Researchers in the Department of Orthopaedic Surgery discovered that mouse models infected with the coronavirus lost about 25 per cent of their bone mass within two weeks of becoming infected.
They also found mouse models suffered a 63 per cent increase in osteoclasts, the cells that cause bone to break down and be reabsorbed.
These changes “were observed even in mice with mild and asymptomatic infections”.
Hamsters mimic human experience
Last month, researchers from the University of Hong Kong published their investigation into the effects of SARS-CoV-2 infection on bone metabolism in Siberian hamsters.
They describe their hamster model as one that “closely mimics COVID-19 in humans”.
Four days after the hamsters were infected with COVID-19, their bone tissues were collected and analysed using three-dimensional micro-computerised CT scans.
The study found that SARS-CoV-2 infection caused severe bone loss, in particular to the trabecular bone in the long bones and lumbar vertebrae.
Trabecular bone is the softer, spongy and more flexible bone tissue that serves as a shock absorber at the end of long bones.
Because it takes much of the punishment from walking or running or load bearing, the cells of trabecular bone have a higher rate of turnover, where they are broken down and absorbed into the body.
It’s this sort of bone that is vulnerable to osteoporosis.
In this instance, the researchers said the inflammatory response that characterises COVID-19 serves to trigger the activation of osteoclasts –the cells responsible for the break down of bone tissue.

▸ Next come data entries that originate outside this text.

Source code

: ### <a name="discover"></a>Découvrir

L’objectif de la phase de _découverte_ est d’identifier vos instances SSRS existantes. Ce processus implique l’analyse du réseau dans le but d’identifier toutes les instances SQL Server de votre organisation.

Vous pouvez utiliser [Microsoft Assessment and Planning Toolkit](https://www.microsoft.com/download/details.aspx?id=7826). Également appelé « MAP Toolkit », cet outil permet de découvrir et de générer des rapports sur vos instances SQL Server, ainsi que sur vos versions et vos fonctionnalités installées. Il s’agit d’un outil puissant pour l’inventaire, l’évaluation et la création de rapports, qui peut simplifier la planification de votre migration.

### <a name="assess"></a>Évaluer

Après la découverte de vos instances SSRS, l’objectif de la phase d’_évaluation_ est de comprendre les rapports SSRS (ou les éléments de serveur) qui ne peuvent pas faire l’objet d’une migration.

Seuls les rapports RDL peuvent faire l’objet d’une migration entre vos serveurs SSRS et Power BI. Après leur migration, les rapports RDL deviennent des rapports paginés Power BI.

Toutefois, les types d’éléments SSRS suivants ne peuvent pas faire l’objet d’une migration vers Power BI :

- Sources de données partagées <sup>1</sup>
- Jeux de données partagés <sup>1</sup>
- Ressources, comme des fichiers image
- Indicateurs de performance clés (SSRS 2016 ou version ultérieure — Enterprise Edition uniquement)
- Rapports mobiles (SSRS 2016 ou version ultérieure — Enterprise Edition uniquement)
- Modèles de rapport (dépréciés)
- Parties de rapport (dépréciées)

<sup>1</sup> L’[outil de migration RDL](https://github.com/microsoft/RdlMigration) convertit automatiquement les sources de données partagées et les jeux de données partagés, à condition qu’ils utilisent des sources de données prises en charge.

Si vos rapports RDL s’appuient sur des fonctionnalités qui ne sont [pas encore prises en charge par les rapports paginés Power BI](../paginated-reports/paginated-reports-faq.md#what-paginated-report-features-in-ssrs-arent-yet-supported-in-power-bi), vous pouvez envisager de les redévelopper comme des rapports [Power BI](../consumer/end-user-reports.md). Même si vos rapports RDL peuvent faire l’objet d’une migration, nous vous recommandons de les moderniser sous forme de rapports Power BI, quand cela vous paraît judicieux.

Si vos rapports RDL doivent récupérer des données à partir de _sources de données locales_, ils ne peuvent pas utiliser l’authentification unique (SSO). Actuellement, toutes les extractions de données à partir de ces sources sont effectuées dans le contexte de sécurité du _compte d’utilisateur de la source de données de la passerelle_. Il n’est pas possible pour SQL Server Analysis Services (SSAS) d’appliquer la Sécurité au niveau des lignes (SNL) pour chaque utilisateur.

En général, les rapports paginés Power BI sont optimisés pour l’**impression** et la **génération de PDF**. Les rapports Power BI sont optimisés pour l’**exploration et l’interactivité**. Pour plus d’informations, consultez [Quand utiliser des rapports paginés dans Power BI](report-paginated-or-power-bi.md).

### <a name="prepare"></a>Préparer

Decrease in bone mineral density in patients
In April, researchers from the Atatürk Sanatorium Training and Research Hospital, Ankara, published a study that looked at the effects of COVID-19 symptoms – and steroid treatment – on bone mineral density (BMD) in hospitalised patients.
Chest computed tomography (CT) scans were obtained for the clinical management at diagnosis.
Essentially, the doctors were assessing the patients for lung damage, but they also measured BMD.
BMD is a measure of minerals, mainly calcium and phosphorous, contained in a volume of bone.
BMD measurements are used to diagnose osteoporosis and to predict how likely bones are to break.
Surviving patients were scanned again in follow-up visits.
BMD was found to have decreased by an average of 8.6 per cent from diagnosis to follow-up.
The follow-up visits occurred at an average of 81 days after hospital discharge.
The researchers report that “BMD decrease was significantly greater than expected for age-related annual BMD loss”.
They determined the severity of COVID-19 pneumonia and total steroid dose in treatment predicted BMD loss after hospitalisation.
They conclude that “the bone health status of patients surviving COVID-19 hospitalisation should be monitored closely at follow-up visits, to facilitate the prevention and early treatment of osteoporosis complications”.